Cade Cunningham and Avery Anderson have carried the scoring load, and the headlines, for the Cowboys during this Big 12 Tournament run, but Kalib Boone has been doing the dirty work.

He may not be filling up the bucket like we’ve seen him do at times this year, but he’s filling up other fields in the box score, and Boone’s been a huge reason his team is one win away from a conference trophy and has become a trendy Final Four pick for later this month.

He led the Cowboys with 10 rebounds (four off the offensive glass) in the win over West Virginia and set a new career high with six blocked shots. Then he grabbed six more boards against Baylor — and blocked six more shots.

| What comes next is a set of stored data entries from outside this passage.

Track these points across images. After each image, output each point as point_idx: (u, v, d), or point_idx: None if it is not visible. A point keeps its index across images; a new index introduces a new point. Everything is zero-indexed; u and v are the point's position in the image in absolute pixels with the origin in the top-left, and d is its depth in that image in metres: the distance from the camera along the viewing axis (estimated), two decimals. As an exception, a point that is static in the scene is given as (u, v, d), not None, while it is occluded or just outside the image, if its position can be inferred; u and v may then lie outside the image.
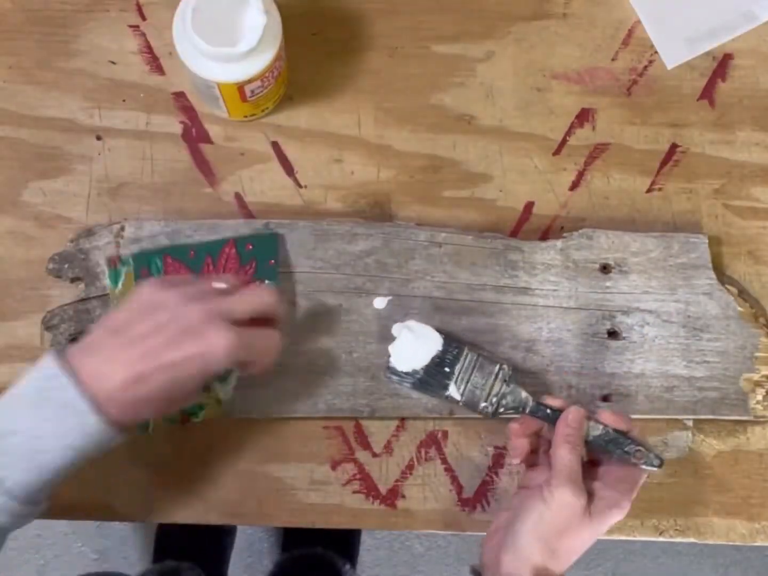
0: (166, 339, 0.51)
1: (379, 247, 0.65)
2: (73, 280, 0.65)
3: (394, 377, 0.62)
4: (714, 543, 0.66)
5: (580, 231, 0.66)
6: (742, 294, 0.67)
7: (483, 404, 0.61)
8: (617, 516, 0.55)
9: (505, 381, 0.61)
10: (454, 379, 0.62)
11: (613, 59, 0.72)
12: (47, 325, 0.64)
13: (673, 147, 0.70)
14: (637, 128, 0.70)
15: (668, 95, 0.71)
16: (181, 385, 0.52)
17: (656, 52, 0.71)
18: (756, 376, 0.65)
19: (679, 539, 0.65)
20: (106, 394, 0.50)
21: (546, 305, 0.65)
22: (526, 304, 0.65)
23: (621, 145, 0.70)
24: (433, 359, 0.62)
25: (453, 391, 0.61)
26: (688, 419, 0.66)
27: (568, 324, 0.65)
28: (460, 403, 0.62)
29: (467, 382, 0.62)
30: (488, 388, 0.61)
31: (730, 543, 0.66)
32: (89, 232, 0.65)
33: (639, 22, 0.72)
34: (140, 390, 0.50)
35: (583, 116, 0.70)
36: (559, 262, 0.66)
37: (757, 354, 0.65)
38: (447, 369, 0.62)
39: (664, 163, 0.70)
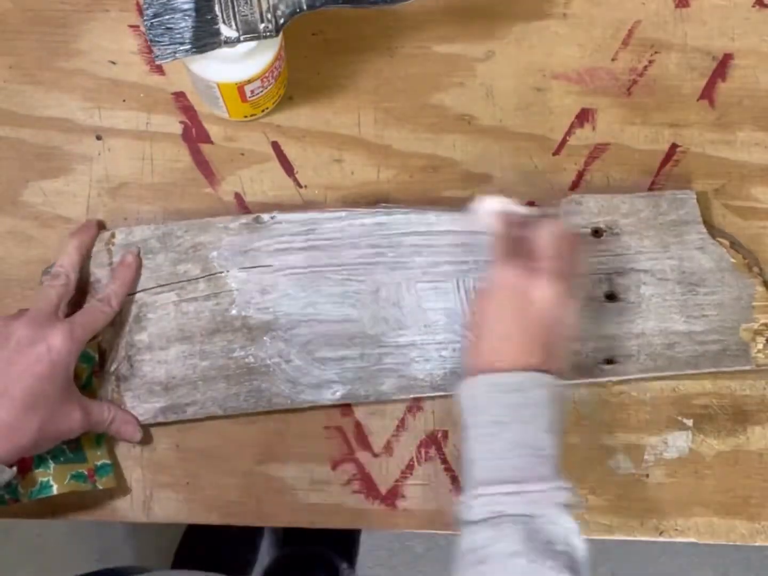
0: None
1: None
2: None
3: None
4: (714, 543, 0.66)
5: (569, 197, 0.67)
6: (734, 245, 0.67)
7: (262, 25, 0.58)
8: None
9: None
10: (221, 19, 0.58)
11: (613, 59, 0.71)
12: None
13: (673, 147, 0.70)
14: (637, 128, 0.70)
15: (668, 95, 0.71)
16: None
17: (656, 52, 0.71)
18: (755, 326, 0.65)
19: (679, 539, 0.65)
20: None
21: None
22: None
23: (621, 145, 0.70)
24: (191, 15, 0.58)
25: (227, 31, 0.58)
26: (694, 373, 0.66)
27: None
28: (241, 39, 0.58)
29: (234, 16, 0.58)
30: (257, 7, 0.58)
31: (730, 543, 0.66)
32: None
33: (639, 21, 0.72)
34: None
35: (583, 116, 0.70)
36: None
37: (754, 303, 0.66)
38: (209, 16, 0.58)
39: (664, 163, 0.70)
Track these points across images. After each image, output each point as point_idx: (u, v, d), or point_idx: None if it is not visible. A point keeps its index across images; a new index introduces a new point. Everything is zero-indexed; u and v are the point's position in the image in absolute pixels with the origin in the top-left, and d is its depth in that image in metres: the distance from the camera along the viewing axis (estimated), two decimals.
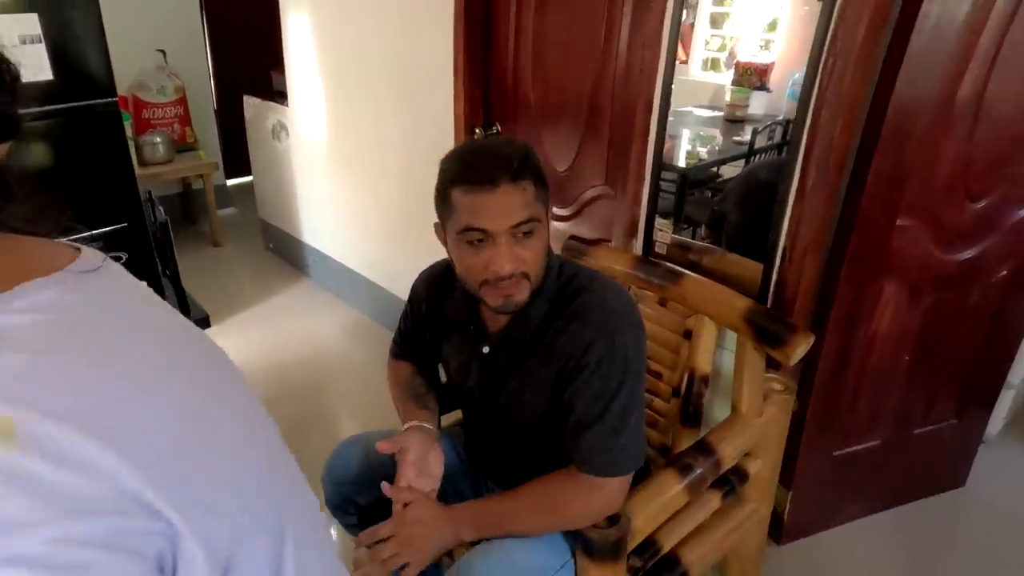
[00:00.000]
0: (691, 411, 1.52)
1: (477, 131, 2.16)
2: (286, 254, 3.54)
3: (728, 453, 1.36)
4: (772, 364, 1.54)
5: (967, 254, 1.56)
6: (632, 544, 1.17)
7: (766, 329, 1.37)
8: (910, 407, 1.75)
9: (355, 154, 2.78)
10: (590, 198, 1.94)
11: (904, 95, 1.31)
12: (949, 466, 1.92)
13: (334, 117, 2.82)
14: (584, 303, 1.06)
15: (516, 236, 0.95)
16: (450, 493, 1.23)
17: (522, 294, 1.01)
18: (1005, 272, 1.62)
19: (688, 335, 1.52)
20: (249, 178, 3.71)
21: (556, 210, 2.02)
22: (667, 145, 1.68)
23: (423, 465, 1.10)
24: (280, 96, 3.12)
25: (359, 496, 1.24)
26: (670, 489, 1.23)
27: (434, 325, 1.23)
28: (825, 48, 1.28)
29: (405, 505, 1.07)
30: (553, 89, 1.95)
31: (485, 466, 1.32)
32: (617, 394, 1.03)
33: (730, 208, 1.79)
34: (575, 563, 1.13)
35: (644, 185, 1.70)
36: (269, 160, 3.37)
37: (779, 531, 1.78)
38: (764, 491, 1.56)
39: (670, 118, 1.63)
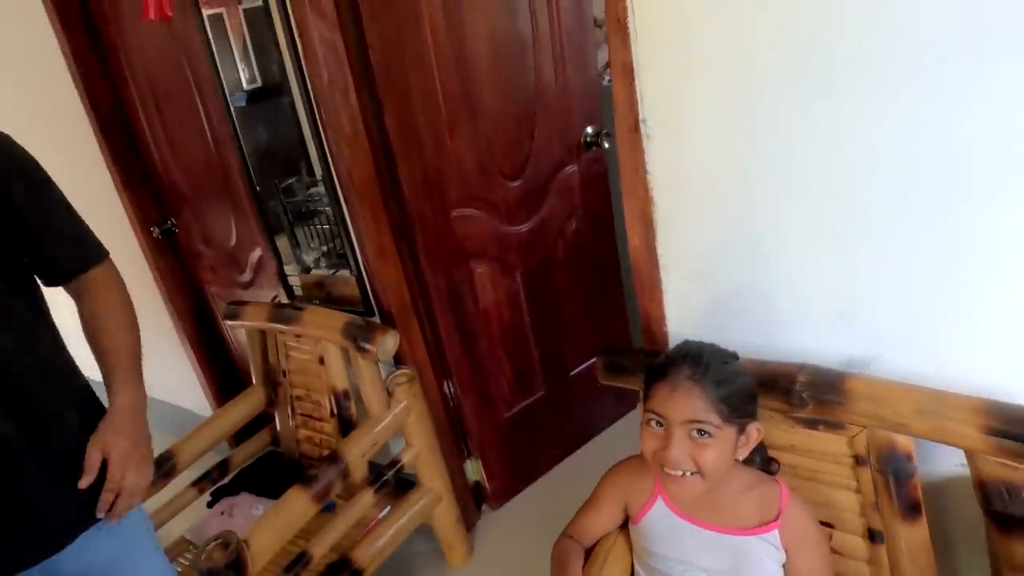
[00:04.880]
0: (345, 425, 1.71)
1: (154, 229, 2.25)
2: None
3: (355, 454, 1.55)
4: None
5: (532, 223, 1.85)
6: (261, 561, 1.33)
7: (355, 338, 1.58)
8: (554, 355, 2.02)
9: None
10: (256, 260, 2.09)
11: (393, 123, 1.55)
12: (616, 393, 2.20)
13: None
14: None
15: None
16: None
17: None
18: (575, 225, 1.92)
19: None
20: None
21: (238, 276, 2.14)
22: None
23: None
24: None
25: None
26: (294, 504, 1.39)
27: None
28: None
29: None
30: (192, 173, 2.08)
31: None
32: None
33: None
34: None
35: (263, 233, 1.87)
36: None
37: (487, 498, 1.99)
38: (431, 471, 1.75)
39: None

Those 12 blocks puts Boone at No. 2 all-time in a single Big 12 Tournament run. Baylor’s Isaiah Austin had 18 in four games back in 2014.

If Boone keeps up his average of six per tourney game tonight, he’ll tie that, in three games. No on else in the field this year had more than four.

The previous OSU career record for blocked shots in the Big 12 Tournament was Ivan McFarlin’s 11, but it took him eight games over three seasons to do it. Boone topped that total in less than 48 hours.

Boone’s been a perfect picture of self-improvement. A raw, undersized forward as a freshman has turned into one of the league’s best low-post scorers, to go along with his ability to make plays on both ends of the court.

Boone is on pace to break Chianti Roberts’ single-season program record of field goal percentage (62.5 percent). He’s all but locked that record up, currently sitting at 64.4 percent having made 105 of his 163 shots.

But he hasn’t been his normal efficient self in Kansas City.

Boone went 2-for-6 from the field each against WVU and Baylor, though he got to the line eight times against the Bears and made six of them, including a pair of big ones with the even the score with 2:45 left.

And this might go down as the most momentous dunk in OSU history, that wasn’t. It’s a shame this didn’t count.

The last time Boone and the Cowboys faced the Longhorns, he posted career highs with 22 points, 15 rebounds and five blocks (until this week) in a double-overtime win. Whether it takes another career-high or 10 blocked shots, or just a solid hustle performance, I expect Kalib Boone to whatever it takes to ensure his team takes home the conference crown from Kansas City.